# Exercise brief
Write these lines out again, switching every "nav ul" to "menu ul" and keeping everything else the same.

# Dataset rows
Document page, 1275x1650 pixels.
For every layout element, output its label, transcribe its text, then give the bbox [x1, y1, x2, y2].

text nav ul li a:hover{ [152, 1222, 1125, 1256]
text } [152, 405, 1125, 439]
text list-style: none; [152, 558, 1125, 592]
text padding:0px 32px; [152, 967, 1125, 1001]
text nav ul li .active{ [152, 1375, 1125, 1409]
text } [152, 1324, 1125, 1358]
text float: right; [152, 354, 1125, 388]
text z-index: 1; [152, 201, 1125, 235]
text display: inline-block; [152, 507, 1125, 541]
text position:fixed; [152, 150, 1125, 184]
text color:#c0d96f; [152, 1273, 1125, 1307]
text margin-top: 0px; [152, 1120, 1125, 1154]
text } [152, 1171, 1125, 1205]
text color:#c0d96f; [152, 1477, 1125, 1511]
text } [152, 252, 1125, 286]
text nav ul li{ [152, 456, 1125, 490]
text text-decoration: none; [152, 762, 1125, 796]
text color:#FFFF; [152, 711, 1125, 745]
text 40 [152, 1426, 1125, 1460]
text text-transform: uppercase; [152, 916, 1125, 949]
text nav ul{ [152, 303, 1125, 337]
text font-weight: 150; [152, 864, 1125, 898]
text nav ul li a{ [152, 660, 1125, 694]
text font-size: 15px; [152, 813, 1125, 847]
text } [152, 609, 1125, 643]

# Problem solution
Document page, 1275x1650 pixels.
For every layout element, output its label, transcribe its text, then give the bbox [x1, y1, x2, y2].

text menu ul li a:hover{ [152, 1222, 1125, 1256]
text } [152, 405, 1125, 439]
text list-style: none; [152, 558, 1125, 592]
text padding:0px 32px; [152, 967, 1125, 1001]
text menu ul li .active{ [152, 1375, 1125, 1409]
text } [152, 1324, 1125, 1358]
text float: right; [152, 354, 1125, 388]
text z-index: 1; [152, 201, 1125, 235]
text display: inline-block; [152, 507, 1125, 541]
text position:fixed; [152, 150, 1125, 184]
text color:#c0d96f; [152, 1273, 1125, 1307]
text margin-top: 0px; [152, 1120, 1125, 1154]
text } [152, 1171, 1125, 1205]
text color:#c0d96f; [152, 1477, 1125, 1511]
text } [152, 252, 1125, 286]
text menu ul li{ [152, 456, 1125, 490]
text text-decoration: none; [152, 762, 1125, 796]
text color:#FFFF; [152, 711, 1125, 745]
text 40 [152, 1426, 1125, 1460]
text text-transform: uppercase; [152, 916, 1125, 949]
text menu ul{ [152, 303, 1125, 337]
text font-weight: 150; [152, 864, 1125, 898]
text menu ul li a{ [152, 660, 1125, 694]
text font-size: 15px; [152, 813, 1125, 847]
text } [152, 609, 1125, 643]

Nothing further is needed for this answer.